§ **Excerpted data**:

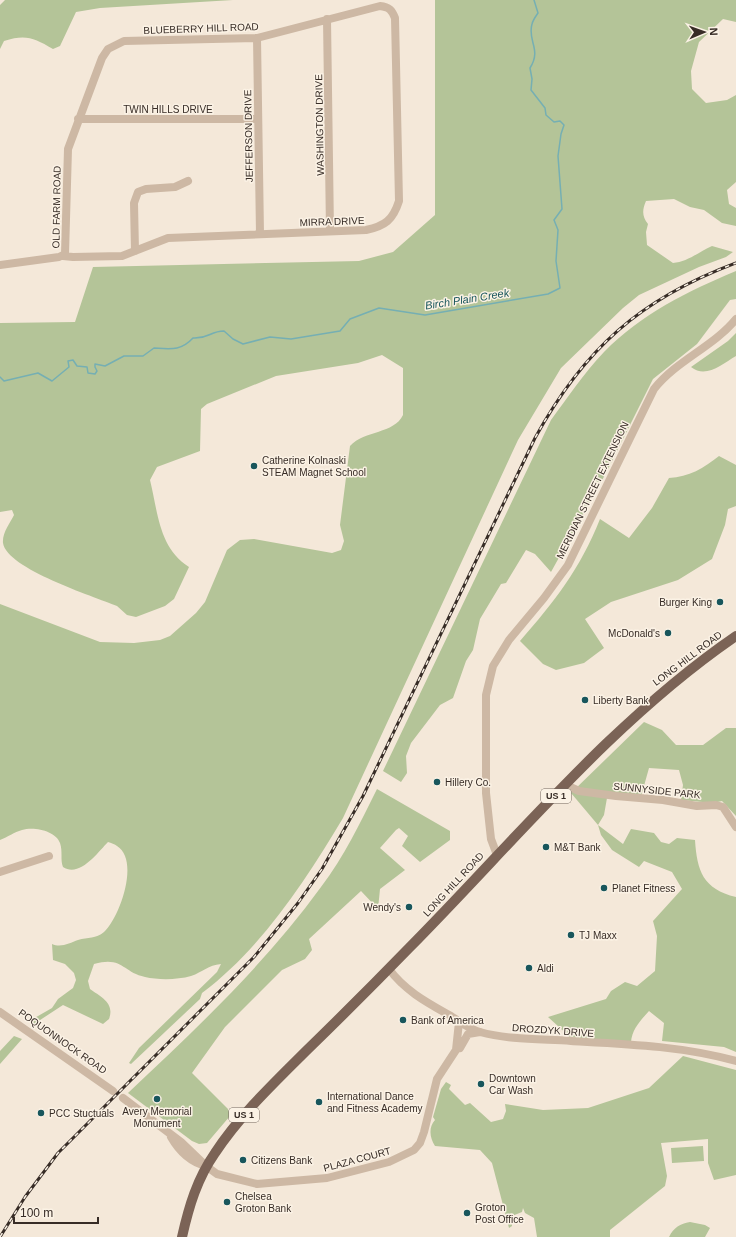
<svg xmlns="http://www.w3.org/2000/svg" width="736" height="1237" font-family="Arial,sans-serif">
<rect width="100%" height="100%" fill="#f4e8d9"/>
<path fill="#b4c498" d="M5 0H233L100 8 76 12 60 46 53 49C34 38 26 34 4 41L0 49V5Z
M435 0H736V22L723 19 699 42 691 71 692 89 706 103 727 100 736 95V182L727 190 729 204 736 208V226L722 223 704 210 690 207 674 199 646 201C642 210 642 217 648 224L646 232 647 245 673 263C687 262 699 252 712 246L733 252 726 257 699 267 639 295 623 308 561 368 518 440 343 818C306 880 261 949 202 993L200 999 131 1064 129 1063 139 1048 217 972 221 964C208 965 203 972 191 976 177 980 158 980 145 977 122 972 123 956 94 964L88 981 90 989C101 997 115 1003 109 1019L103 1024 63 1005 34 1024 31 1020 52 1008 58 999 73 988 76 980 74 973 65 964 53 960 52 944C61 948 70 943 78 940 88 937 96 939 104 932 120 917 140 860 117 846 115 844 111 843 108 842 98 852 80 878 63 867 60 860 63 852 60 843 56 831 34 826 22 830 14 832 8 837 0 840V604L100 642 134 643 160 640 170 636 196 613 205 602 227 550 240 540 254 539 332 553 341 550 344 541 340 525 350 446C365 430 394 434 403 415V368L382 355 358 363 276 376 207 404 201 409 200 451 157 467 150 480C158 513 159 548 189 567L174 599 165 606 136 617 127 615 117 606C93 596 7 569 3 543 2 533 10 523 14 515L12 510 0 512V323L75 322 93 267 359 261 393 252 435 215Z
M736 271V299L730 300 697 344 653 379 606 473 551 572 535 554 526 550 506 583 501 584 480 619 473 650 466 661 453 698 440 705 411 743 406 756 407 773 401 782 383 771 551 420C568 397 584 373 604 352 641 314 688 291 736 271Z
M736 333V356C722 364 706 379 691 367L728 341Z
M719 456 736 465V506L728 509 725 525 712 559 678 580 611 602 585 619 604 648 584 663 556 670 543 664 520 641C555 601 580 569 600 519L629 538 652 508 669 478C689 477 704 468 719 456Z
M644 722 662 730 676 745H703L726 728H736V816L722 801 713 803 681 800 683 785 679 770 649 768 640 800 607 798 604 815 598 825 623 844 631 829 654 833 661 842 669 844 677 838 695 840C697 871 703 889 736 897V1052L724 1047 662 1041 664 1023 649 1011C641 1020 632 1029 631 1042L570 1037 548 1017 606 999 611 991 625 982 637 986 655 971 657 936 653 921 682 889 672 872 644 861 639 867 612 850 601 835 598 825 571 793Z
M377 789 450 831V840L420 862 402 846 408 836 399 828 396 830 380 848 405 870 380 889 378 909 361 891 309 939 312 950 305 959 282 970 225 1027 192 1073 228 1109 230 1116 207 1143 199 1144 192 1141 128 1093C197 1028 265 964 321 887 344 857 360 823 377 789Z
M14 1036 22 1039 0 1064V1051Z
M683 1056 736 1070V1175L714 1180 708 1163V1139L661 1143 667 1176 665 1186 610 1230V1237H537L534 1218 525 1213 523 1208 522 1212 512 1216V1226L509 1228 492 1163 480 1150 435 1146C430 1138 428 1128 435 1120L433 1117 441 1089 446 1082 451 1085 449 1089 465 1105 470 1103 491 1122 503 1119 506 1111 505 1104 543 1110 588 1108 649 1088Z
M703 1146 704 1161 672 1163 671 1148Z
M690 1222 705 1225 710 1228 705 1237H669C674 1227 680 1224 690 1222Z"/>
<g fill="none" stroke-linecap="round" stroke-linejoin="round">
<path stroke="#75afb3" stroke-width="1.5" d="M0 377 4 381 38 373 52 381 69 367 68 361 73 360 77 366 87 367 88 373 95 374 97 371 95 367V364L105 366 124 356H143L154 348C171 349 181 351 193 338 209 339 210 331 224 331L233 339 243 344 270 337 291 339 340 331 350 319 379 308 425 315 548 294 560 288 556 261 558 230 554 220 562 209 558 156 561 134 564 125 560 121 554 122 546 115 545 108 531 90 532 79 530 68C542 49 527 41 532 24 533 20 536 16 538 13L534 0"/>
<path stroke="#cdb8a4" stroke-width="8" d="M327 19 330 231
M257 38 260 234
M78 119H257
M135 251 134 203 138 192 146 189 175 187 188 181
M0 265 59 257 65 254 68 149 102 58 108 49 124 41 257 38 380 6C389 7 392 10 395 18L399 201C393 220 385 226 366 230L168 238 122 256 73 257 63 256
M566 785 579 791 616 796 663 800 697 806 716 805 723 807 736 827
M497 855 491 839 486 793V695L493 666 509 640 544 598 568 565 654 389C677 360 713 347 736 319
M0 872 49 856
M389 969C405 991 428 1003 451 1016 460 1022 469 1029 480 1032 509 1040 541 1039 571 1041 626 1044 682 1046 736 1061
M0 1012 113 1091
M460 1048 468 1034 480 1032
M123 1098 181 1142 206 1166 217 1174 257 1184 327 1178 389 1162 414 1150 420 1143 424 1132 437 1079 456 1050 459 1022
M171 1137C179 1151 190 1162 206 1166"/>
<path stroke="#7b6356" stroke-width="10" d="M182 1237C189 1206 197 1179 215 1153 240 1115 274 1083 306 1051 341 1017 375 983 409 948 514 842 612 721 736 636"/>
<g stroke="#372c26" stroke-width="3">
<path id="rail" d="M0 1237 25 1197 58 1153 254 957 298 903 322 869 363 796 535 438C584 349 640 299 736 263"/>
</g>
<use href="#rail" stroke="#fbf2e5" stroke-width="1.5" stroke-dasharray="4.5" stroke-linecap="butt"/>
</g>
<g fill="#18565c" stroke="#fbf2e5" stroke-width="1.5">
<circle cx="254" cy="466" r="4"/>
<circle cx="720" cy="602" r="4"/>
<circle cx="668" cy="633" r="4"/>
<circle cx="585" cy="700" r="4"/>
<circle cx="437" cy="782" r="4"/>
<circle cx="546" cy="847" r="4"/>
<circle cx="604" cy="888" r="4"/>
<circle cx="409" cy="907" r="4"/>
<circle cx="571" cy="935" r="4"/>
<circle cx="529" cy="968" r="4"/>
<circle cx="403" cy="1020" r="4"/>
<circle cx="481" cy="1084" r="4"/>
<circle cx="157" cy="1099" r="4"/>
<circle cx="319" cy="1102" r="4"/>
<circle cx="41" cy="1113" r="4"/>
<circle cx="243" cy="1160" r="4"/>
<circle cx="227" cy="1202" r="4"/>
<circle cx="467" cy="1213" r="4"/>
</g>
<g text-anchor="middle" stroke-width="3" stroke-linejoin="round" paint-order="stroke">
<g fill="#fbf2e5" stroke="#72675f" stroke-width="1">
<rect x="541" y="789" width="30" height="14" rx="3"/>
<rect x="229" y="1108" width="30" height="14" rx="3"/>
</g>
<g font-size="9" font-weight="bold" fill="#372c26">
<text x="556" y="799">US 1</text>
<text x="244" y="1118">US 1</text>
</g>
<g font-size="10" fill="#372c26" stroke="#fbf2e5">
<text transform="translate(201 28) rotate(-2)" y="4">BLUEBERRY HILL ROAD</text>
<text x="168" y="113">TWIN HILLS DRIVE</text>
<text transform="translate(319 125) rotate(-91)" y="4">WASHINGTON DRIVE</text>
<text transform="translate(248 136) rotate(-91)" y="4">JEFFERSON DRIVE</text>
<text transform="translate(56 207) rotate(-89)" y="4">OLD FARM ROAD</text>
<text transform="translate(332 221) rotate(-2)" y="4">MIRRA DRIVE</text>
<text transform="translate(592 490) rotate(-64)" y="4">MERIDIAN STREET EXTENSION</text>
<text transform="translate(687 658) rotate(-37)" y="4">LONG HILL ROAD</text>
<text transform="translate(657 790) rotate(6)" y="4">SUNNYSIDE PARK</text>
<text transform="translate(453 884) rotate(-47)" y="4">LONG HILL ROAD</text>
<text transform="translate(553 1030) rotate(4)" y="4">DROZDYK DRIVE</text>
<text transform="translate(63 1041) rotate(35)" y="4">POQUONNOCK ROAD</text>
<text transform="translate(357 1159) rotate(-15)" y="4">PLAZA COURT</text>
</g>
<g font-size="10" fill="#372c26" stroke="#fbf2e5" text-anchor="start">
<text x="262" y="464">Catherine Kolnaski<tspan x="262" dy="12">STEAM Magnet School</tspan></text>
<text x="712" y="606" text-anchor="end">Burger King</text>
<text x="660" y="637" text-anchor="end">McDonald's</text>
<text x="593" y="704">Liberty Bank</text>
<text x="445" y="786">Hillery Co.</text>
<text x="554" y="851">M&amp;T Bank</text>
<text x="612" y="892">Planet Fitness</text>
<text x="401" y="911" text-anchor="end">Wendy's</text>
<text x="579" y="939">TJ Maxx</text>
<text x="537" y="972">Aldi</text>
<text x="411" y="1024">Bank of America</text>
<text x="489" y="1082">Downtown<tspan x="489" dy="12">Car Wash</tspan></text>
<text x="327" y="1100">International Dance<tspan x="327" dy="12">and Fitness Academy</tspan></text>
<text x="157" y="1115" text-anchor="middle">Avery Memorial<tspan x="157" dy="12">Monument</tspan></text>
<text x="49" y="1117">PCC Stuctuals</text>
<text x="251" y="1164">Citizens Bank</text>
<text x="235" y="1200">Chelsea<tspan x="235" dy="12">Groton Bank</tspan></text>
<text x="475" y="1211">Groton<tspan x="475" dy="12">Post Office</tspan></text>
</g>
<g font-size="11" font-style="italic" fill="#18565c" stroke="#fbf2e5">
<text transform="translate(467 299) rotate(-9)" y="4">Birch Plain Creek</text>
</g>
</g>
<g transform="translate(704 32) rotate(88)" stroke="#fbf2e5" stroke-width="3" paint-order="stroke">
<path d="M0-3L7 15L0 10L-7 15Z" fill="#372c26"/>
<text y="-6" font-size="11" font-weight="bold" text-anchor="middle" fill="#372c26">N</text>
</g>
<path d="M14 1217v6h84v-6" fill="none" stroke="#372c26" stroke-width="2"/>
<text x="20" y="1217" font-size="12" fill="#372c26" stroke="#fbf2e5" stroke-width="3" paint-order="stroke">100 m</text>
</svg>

§ **Task to carry out**: Search the listing for the string "bold". Copy each line where it turns up.

§ **Result of this exercise**:
<g font-size="9" font-weight="bold" fill="#372c26">
<text y="-6" font-size="11" font-weight="bold" text-anchor="middle" fill="#372c26">N</text>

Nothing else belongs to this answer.